Para los Gobiernos, una moneda nacional cubre varias funciones vitales. En términos económicos, proporciona un poderoso instrumento de gestión macroeconómica así como un medio para respaldar el gasto público con la emisión de moneda. Políticamente, la moneda encarna un símbolo clave de la identidad nacional así como una suerte de protección contra un control extranjero del poder adquisitivo local.
¿Podemos esperar realmente que muchos Gobiernos renuncien voluntariamente a estas ventajas? ¿Máxime cuando no hay necesidad de que las pierdan incluso si sus monedas son poco competitivas? Disponen de otras opciones. En lugar de la dolarización, pueden establecer algún régimen de tipo de cambio fijo (currency board), el cual preservará su moneda nacional aunque sea ligada a una divisa internacional como el dólar o el euro. O en lugar de una unión monetaria, pueden pactar una forma más limitada de cooperación regional que mantenga las monedas nacionales en su sitio. Las opciones no son tan limitadas como sugiere el argumento de la obsolescencia.

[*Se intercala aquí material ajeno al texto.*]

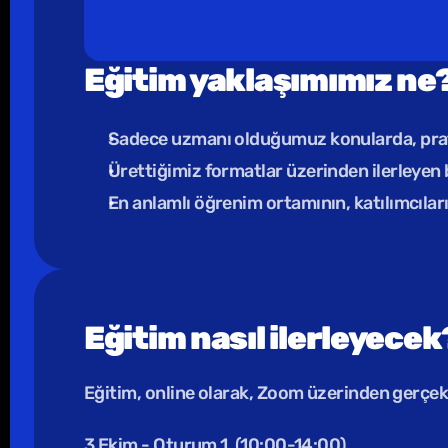
Eğitim yaklaşımımız ne
Sadece uzmanı olduğumuz konularda, pratik
Ürettiğimiz formatlar üzerinden ilerleye
En anlamlı öğrenim ortamının, katılımcıları
Eğitim nasıl ilerleyecek
Eğitim, online olarak, Zoom üzerinden gerçekl
3 Ekim - Oturum 1  (10:00-14:00)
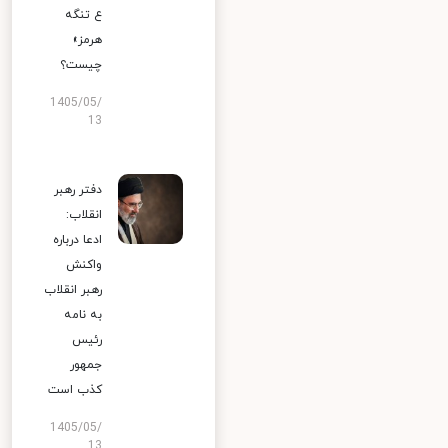
ع تنگه
هرمز»
چیست؟
1405/05/
13
دفتر رهبر
انقلاب:
ادعا درباره
واکنش
رهبر انقلاب
به نامه
رئیس
جمهور
کذب است
1405/05/
13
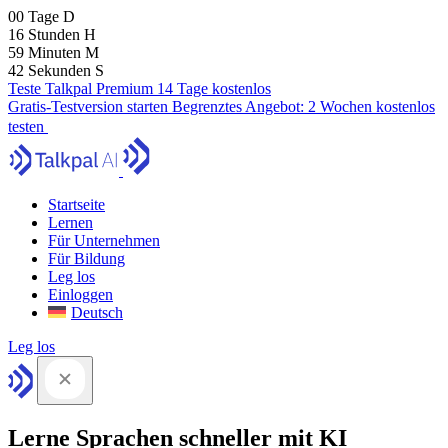
00
Tage
D
16
Stunden
H
59
Minuten
M
41
Sekunden
S
Teste Talkpal Premium 14 Tage kostenlos
Gratis-Testversion starten
Begrenztes Angebot:
2 Wochen kostenlos
testen
Startseite
Lernen
Für Unternehmen
Für Bildung
Leg los
Einloggen
Deutsch
Leg los
Lerne Sprachen schneller mit KI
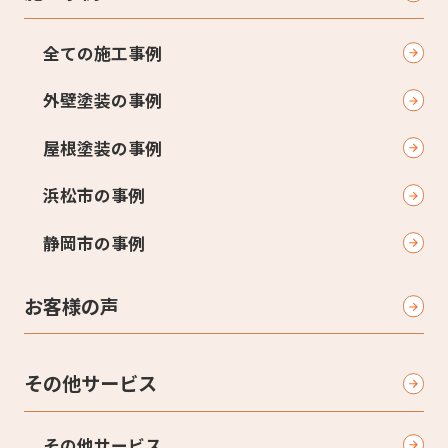
全ての施工事例
外壁塗装の事例
屋根塗装の事例
浜松市の事例
静岡市の事例
お客様の声
その他サービス
その他サービス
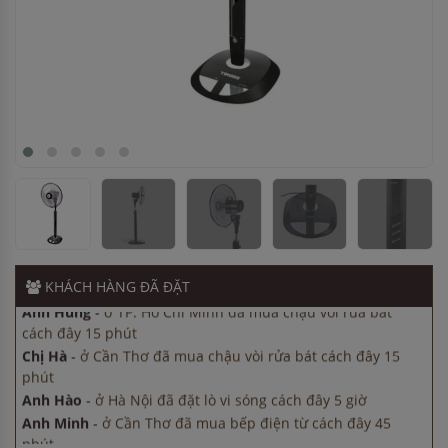
Anh Hùng
-
ở TP. Hồ Chí Minh đã mua chậu vòi rửa bát
cách đây 15 phút
Chị Hà
-
ở Cần Thơ đã mua chậu vòi rửa bát cách đây 15
phút
Anh Hào
-
ở Hà Nội đã đặt lò vi sóng cách đây 5 giờ
Anh Minh
-
ở Cần Thơ đã mua bếp điện từ cách đây 45
phút
Anh Tuấn
-
ở Cần Thơ đã mua chậu vòi rửa bát cách đây 8
giờ
KHÁCH HÀNG
ĐÃ ĐẶT
Anh Hùng
-
ở TP. Hồ Chí Minh đã mua chậu vòi rửa bát
cách đây 15 phút
Chị Hà
-
ở Cần Thơ đã mua chậu vòi rửa bát cách đây 15
phút
Anh Hào
-
ở Hà Nội đã đặt lò vi sóng cách đây 5 giờ
Anh Minh
-
ở Cần Thơ đã mua bếp điện từ cách đây 45
phút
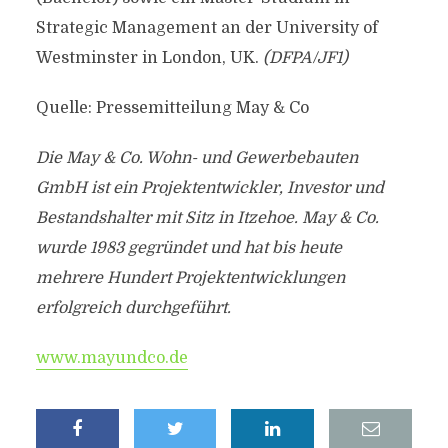
Strategic Management an der University of
Westminster in London, UK.
(DFPA/JF1)
Quelle: Pressemitteilung May & Co
Die May & Co. Wohn- und Gewerbebauten
GmbH ist ein Projektentwickler, Investor und
Bestandshalter mit Sitz in Itzehoe. May & Co.
wurde 1983 gegründet und hat bis heute
mehrere Hundert Projektentwicklungen
erfolgreich durchgeführt.
www.mayundco.de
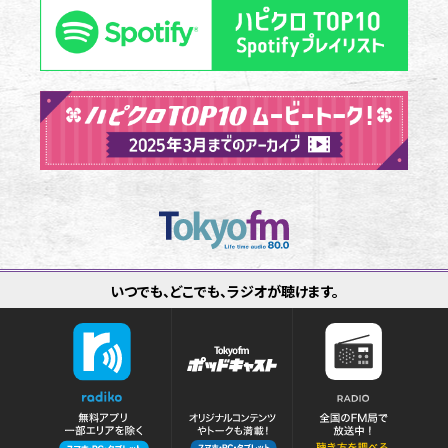
いつでも、どこでも、ラジオが聴けます。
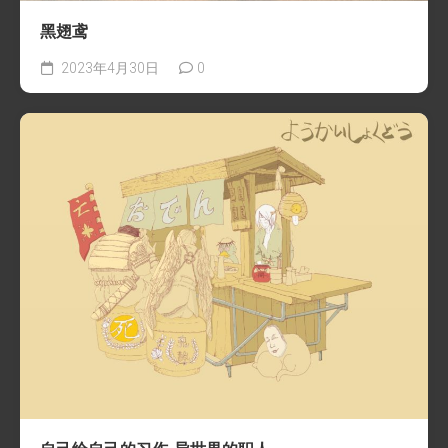
黑翅鸢
2023年4月30日
0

Tales decisiones, en última instancia, son políticas, y vienen movidas por la lógica de la soberanía del Estado, no por la de la eficacia de los mercados. La gestión del dinero es una variable fundamental en la distribución de la riqueza y el poder en el planeta. Renunciar a la moneda nacional significa, en efecto, externalizar la política monetaria. El Estado por sí solo ya no es capaz de ejercer el monopolio sobre el control del dinero en circulación y su uso dentro de sus fronteras. En su lugar, la soberanía monetaria se delega al emisor extranjero preferido, sea EE UU o la zona euro, o a las instituciones comunes de la unión monetaria. La apuesta no puede ser más elevada.
España, como el resto de sus socios de la zona euro, aceptó renunciar voluntariamente a su soberanía monetaria porque había asumido un compromiso con los objetivos más amplios de la Unión Europea. Pero, ¿cuántos Gobiernos fuera de Europa se encontrarían cómodos encargando a otros sus asuntos monetarios? En la práctica, la resistencia a la externalización monetaria será fuerte. La mayoría de las monedas nacionales no desaparecerán.